Pascal Laugier's The Tall Man opened recently in Belgium theaters under its new name The Secret. Our own Peter Martin was hardly ecstatic when he reviewed Laugier's latest, stating:
... what's needed is something incendiary, something that will provoke a deep reaction, either positive or negative. Instead, a pallid bromide is offered up, and it's just not enough.
I beg to differ, so here's my take on Laugier's newest film:
The Tall Man is Pascal Laugier's long-awaited new feature. After Laugier unleashed Martyrs onto the world, people were aching to see where he would go from there. The result will no doubt be a big disappointment to many, as The Tall Man became a very different film altogether. Then again, if you look closely the typical Laugier elements are definitely there and judged on its own merits Laugier's latest is a very strong and convincing film.
When looking back now, one may wonder whether the recent French wave of extreme horror wasn't just a lucky coincidence. Either that or its main contributors (Laugier's Martyrs, Bustillo & Maury's À l'Intérieur and Xavier Gens' Frontière(s)) realized they weren't going to top their famed shockers. So they split, each of them going in a new direction. Gens would seek out sci-fi territory for The Divide, Bustillo & Maury fled into the baroque horror scene to come up with Livide and Laugier headed to America to make a faux urban legend horror.
People who know Laugier from before Martyrs (in other words, those who also watched Saint Ange) know that Laugier isn't just defined by gruesome and cold imagery. Instead he lives on ambiguous endings, story reversals and some food for thought afterwards. Horror is mere filling for his films and it can take on whatever form that's suitable for the story he wants to tell. In this case, the legend of a huge man kidnapping children.
The Tall Man is the story of Cold Rock, a barren village left for dead by the closing of a nearby mine, its only real source of income. The people of Cold Rock are suffering and to make things worse one by one the children of the village are taken from their homes, never to be seen again. It doesn't take long before the kidnappings are coupled to the local urban legend of the Tall Man, but when Julia's son is kidnapped the true nature of the kidnappings will be revealed.
Visually Laugier has everything under control, though the result is far from remarkable. There are a couple of nice shots, but the eerie night scenes would've benefited from some more inventive lighting. The editing too feels a little rushed. Some of the nicer shots aren't fully explored, which is a shame. The film doesn't look bad or anything, it's just that it doesn't really stand out from many other like-minded films.
The same could be said about the soundtrack. Sure enough it suffices, but at times I felt the music might even have worked better outside the context of the film, which doesn't really speak in favor of the way it was incorporated. There are some genuinely nice tracks here, but from time to time they fail to correspond to the images on screen in order to tighten the atmosphere. A waste of potential, especially for a horror flick.

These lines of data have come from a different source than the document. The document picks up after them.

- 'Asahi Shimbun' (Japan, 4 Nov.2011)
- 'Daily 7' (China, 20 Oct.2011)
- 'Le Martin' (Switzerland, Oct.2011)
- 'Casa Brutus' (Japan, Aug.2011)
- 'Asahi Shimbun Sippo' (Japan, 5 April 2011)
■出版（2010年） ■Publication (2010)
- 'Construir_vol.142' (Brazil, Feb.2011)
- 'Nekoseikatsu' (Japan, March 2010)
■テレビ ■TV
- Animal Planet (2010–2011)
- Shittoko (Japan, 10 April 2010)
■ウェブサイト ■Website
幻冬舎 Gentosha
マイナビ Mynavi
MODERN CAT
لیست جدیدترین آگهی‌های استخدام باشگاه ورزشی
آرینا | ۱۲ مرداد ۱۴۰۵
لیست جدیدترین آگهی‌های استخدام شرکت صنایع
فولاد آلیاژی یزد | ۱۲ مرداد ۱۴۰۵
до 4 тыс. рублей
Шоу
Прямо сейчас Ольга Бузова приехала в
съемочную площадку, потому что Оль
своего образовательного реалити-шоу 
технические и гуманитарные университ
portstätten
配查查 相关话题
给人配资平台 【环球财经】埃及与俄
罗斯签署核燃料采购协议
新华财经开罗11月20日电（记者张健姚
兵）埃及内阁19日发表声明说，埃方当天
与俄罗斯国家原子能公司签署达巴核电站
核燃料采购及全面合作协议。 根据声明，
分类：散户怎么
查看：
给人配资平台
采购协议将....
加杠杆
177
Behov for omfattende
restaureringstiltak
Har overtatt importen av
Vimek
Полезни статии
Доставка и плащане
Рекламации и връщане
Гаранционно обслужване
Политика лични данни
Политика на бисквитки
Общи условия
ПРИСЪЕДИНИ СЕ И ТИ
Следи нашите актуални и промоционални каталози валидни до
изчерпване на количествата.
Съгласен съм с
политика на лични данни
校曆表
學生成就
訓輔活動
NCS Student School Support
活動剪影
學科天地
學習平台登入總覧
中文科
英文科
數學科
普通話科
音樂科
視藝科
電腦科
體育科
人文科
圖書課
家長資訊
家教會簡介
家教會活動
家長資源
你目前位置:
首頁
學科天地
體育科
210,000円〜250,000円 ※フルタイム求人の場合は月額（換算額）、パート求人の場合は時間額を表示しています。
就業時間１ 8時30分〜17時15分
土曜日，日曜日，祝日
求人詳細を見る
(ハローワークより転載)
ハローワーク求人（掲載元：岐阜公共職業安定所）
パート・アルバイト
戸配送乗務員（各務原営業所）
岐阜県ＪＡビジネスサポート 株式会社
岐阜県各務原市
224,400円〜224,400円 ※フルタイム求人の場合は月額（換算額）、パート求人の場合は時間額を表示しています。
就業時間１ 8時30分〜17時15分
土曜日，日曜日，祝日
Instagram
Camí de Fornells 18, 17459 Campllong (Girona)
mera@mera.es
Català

The acting on the other hand is strong and effective. Biel plays her part very well, ranging between her different states with believable flair. Ferland (who reminded me a little of a female version of Joseph Gordon-Levitt) too is perfect for her role. The rest of the cast plays a smaller part, but still makes a solid impression. Usually films like these benefit very little from a strong cast, but Laugier really needed his actors to pull off the film's ending in style.
As a straight-up horror film The Tall Man falls a little short. There are some decent moments, but the film never becomes as tense or thrilling as you would've hoped. Instead Laugier puts more focus on the mystery, which manages to keep the interest of the viewer until the very end. Biel's ambiguous role is the key to the success of The Tall Man, Ferland's final monologue the cherry on the cake. The Tall Man ends with a blow to the overprotective attitude towards children, stemming from all-American family values. The film puts reason above emotion and wonders out loud whether this wouldn't benefit society as a whole, which is a truly refreshing take on the subject.
While this isn't the first time Laugier "surprises" his audience with a blow of morality, I feel this one is definitely the strongest. It's not as out-there or ethereal as compared to his previous movies, instead it's about very real and grounded issue that could use some thought. Not that I would instantly agree with Laugier's suggestion, it's just that I believe there's definitely a layer of truth in there.
The Tall Man holds its punches until the very end, where it finally reveals itself as a film that cares very little about the Tall Man legend, instead focusing on more pressing and serious issues. The horror part of the film could've used some extra polish, definitely when compared to Laugier's previous films, but the finale shows Laugier at his very best. The Tall Man is a very interesting and worthwhile film, one that deserves to be judged on its own terms.